Figure 1. A c.1905 photo from Australia of a cart loaded to the hilt with rabbit skins.
Figure 2. Western Australia's rabbit fence is actually not the longest fence in the world as the sign claims. That honor goes to a 3,500 mile fence in southeastern Australia built to keep out dingoes. Courtesy Matt Pounsett.
Figure 3. An 1884 cartoon from the Queensland Figaro proposing how the rabbits viewed their fence.
In “Rabbits and Recurrence Relations”, we mentioned the disaster caused by introducing European rabbits into Australia.
By the turn of the 20th Century, the situation was so out of control that the creatures
could not be killed fast enough to slow their spread (see Figure 1).
The conclusion? Build a fence! The fence, intended to preserve the sanctity of Western Australia,
was completed in 1907 after undergoing revisions to push it back as the bunnies pushed their frontier ever westward
(see Figure 2).
If it sounds like a crazy plan, the Australians at the time seem to have concurred, as shown by the
cartoon in Figure 3.
By 1950, Australian rabbits numbered 600 million, causing the government to decide to
release a virus (called myxoma) into the wild, which cut down the rabbits until they
acquired resistance. In a final Hollywood twist, another experimental rabbit virus escaped in 1991,
and some resistance has already been observed.
The bunnies will not be stopped, but they don't live forever, and so in this problem,
our aim is to expand Fibonacci's rabbit population model to allow for mortal rabbits.
Problem
Figure 4. A figure illustrating the propagation of Fibonacci's rabbits if they die after three months.
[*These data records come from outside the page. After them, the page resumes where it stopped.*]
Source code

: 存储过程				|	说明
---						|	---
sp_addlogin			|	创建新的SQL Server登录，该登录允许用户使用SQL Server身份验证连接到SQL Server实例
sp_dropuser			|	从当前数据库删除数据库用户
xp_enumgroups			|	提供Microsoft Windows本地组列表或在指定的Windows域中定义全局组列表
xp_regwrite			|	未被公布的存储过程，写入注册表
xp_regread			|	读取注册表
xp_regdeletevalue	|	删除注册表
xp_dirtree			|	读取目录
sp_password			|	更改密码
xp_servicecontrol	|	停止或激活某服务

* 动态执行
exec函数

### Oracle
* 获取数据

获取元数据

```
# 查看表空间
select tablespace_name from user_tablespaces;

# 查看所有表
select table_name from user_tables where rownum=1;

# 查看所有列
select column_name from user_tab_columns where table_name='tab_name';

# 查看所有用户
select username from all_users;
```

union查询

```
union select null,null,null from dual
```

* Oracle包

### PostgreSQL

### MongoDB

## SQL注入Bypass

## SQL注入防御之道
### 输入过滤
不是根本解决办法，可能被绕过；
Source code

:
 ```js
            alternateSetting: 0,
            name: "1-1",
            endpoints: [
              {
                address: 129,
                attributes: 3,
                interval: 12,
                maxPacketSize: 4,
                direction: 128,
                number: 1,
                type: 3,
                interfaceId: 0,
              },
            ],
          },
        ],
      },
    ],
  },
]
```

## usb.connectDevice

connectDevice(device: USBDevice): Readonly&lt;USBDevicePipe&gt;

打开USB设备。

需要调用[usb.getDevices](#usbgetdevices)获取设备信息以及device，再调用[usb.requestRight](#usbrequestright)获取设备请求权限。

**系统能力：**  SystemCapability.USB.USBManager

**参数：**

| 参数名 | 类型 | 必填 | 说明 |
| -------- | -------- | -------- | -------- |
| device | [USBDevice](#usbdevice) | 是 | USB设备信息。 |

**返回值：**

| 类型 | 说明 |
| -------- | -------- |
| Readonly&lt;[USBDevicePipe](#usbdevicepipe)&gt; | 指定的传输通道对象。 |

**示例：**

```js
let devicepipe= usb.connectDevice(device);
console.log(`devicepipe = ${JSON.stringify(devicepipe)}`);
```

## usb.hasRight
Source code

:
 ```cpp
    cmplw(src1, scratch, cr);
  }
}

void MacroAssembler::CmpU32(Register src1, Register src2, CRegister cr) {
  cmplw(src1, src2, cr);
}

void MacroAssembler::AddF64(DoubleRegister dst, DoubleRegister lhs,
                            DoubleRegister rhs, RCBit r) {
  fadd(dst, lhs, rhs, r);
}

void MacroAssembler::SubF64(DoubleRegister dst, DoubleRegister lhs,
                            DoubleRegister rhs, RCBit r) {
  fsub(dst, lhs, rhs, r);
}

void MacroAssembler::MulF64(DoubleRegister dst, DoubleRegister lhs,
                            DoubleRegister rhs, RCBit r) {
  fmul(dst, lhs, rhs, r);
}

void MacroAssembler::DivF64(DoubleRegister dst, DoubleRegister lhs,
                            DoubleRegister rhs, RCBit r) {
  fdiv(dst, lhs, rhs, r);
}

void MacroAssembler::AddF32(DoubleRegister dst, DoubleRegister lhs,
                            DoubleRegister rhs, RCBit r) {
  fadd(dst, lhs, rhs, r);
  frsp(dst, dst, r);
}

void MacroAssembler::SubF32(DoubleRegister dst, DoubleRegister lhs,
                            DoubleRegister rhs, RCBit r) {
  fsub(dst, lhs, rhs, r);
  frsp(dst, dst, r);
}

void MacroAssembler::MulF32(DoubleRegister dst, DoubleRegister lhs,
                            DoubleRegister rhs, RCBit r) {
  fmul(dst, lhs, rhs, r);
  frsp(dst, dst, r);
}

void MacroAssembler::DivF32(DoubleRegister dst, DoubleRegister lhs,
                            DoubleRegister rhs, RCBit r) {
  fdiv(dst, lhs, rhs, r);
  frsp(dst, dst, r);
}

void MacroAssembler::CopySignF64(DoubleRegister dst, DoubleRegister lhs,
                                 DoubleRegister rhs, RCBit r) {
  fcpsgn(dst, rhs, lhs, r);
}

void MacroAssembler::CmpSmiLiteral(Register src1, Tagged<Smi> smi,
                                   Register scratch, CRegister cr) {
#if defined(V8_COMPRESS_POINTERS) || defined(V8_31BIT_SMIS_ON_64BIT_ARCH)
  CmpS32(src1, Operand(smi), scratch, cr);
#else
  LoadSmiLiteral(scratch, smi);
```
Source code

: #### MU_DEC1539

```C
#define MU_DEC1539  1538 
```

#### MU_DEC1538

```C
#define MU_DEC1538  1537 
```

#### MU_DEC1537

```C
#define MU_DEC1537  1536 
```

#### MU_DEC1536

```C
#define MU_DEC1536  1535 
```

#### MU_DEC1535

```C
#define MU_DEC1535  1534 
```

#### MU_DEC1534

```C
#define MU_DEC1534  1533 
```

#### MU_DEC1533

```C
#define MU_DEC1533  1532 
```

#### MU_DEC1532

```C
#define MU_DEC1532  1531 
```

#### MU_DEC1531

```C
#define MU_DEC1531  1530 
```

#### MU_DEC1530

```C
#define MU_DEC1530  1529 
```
Recall the definition of the Fibonacci numbers from “Rabbits and Recurrence Relations”, which followed
the recurrence relationFn=Fn−1+Fn−2 and assumed that each pair of rabbits
reaches maturity in one month and produces a single pair of offspring (one male, one female) each subsequent
month.
Our aim is to somehow modify this recurrence relation to achieve a dynamic programming solution
in the case that all rabbits die out after a fixed number of months. See
Figure 4
for a depiction of a rabbit tree in which rabbits live for three months (meaning that they
reproduce only twice before dying).
Given: Positive integers n≤100 and m≤20.
Return: The total number of pairs of rabbits that will remain after the n-th
month if all rabbits live for m months.